Another reason the GPT-5.1 drop doesn’t surprise us: attackers are using the same models we are.

  • Red-teamers are fine-tuning models specifically to generate jailbreak prompts.
  • Adversarial research shows that once you have a model that understands prompts very well, you can use it to search the space of possible jailbreaks more efficiently.
  • These adversarial prompts tend to transfer: jailbreaks discovered against one model will often work, with minor edits, against another.

That means that even if OpenAI (or Anthropic, or anyone else) is steadily improving their safety stack, the effective risk as seen in the wild can still rise, because the offensive tools are scaling on the same curve.

This again matches the chart: GPT-5.1 is launched into an environment with more sophisticated prompt-injection toolkits, more jailbreaking communities, and more agentic use cases. Of course its observed safety score looks worse.


Safety metrics are noisy—and that’s a problem too

One more subtle point: how we measure safety can move the needle almost as much as what the model is actually doing.
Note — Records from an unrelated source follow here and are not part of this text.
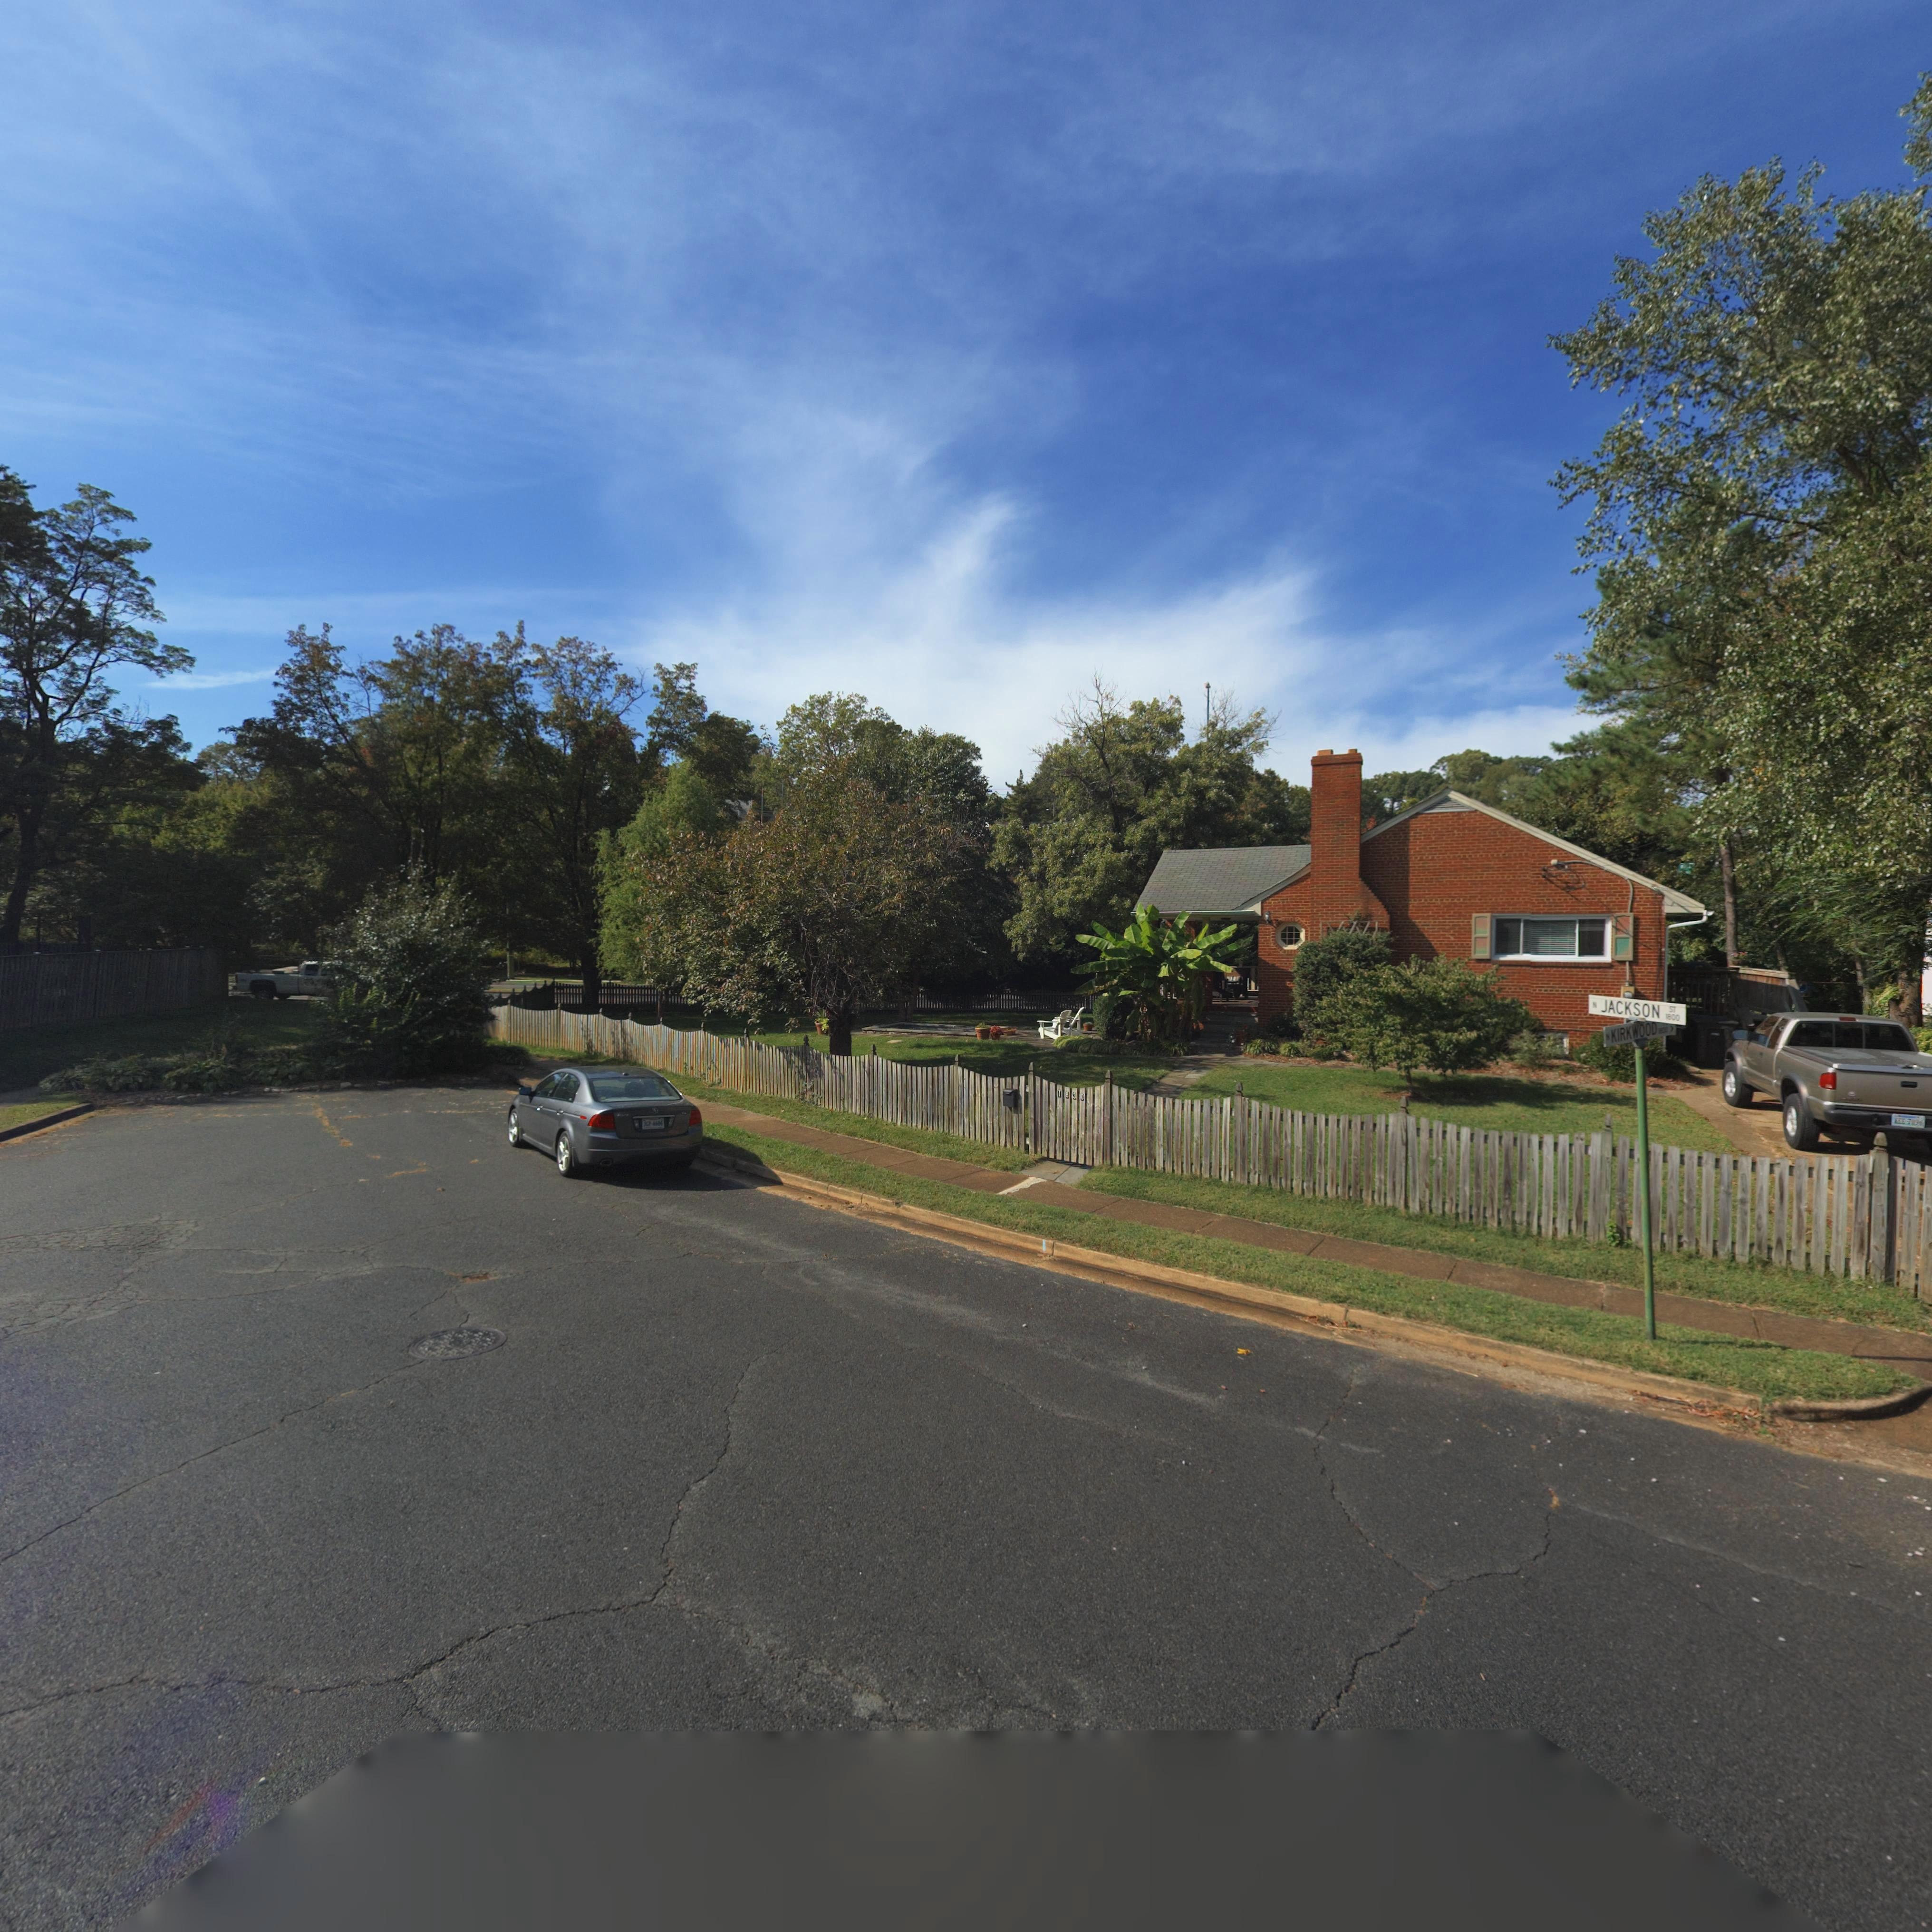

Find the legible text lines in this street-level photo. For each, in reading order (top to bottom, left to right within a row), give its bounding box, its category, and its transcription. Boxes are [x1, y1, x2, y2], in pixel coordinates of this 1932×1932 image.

[1592, 1001, 1598, 1008] StreetName: N
[1600, 999, 1661, 1020] StreetName: JACKSON
[1669, 1006, 1677, 1013] StreetName: ST
[1665, 1012, 1680, 1022] StreetNumberRange: 1800
[1611, 1021, 1658, 1043] StreetName: KIRKWOOD
[1658, 1025, 1675, 1034] StreetNumberRange: 1800 >
[1605, 1033, 1611, 1041] StreetName: N
[643, 1121, 664, 1127] None: JCP-4605
[1894, 1117, 1923, 1127] None: KEE-****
Safety scores can be affected by:

  • The style of the model (short vs. verbose, dry vs. empathetic)
  • How the evaluation is phrased (direct harm vs. “evaluate this text” vs. multiple-choice)
  • Whether an LLM or a human is doing the judging
  • Which risks get weighted: speech vs. action, toxicity vs. self-harm vs. jailbreakability

OpenAI’s own GPT-5.1 system card explicitly notes that on some internal benchmarks 5.1 is more robust to jailbreaks than 5, but does worse on things like mental-health conversations and emotional over-reliance. Compress that trade-off into one number and you can very easily get a visible “drop” without any single catastrophic regression.

From a security engineering standpoint, that doesn’t make the problem less real. If anything, it’s worse: it means organizations are making deployment decisions based on oversimplified dashboards that hide a lot of nuance about which risks got better and which got worse.


What this means if you’re building on these models

For us at Superagent, the takeaway is not “don’t use the latest models.” The takeaway is:

Assume that capability and attack surface are scaling faster than safety, and design your systems accordingly.

Concretely, that looks like:

  • Treating the model as an untrusted component in the architecture, not as an all-knowing oracle.
  • Isolating tools and permissions; giving the agent the minimum necessary access for each task.
  • Adding defense-in-depth: content filters, policy enforcement, and monitoring outside the model, not just via system prompts.
  • Testing agents with adversarial prompts and untrusted inputs before they touch production data.

The story the chart tells—from GPT-4 to GPT-5.1—isn’t that AI safety is hopeless. It’s that we’re now firmly in a regime where “make the model smarter” is easy, and “make the system safer under attack” is the hard, engineering-heavy part.

That’s the gap the ecosystem needs to close. And right now, the numbers suggest the gap is still widening.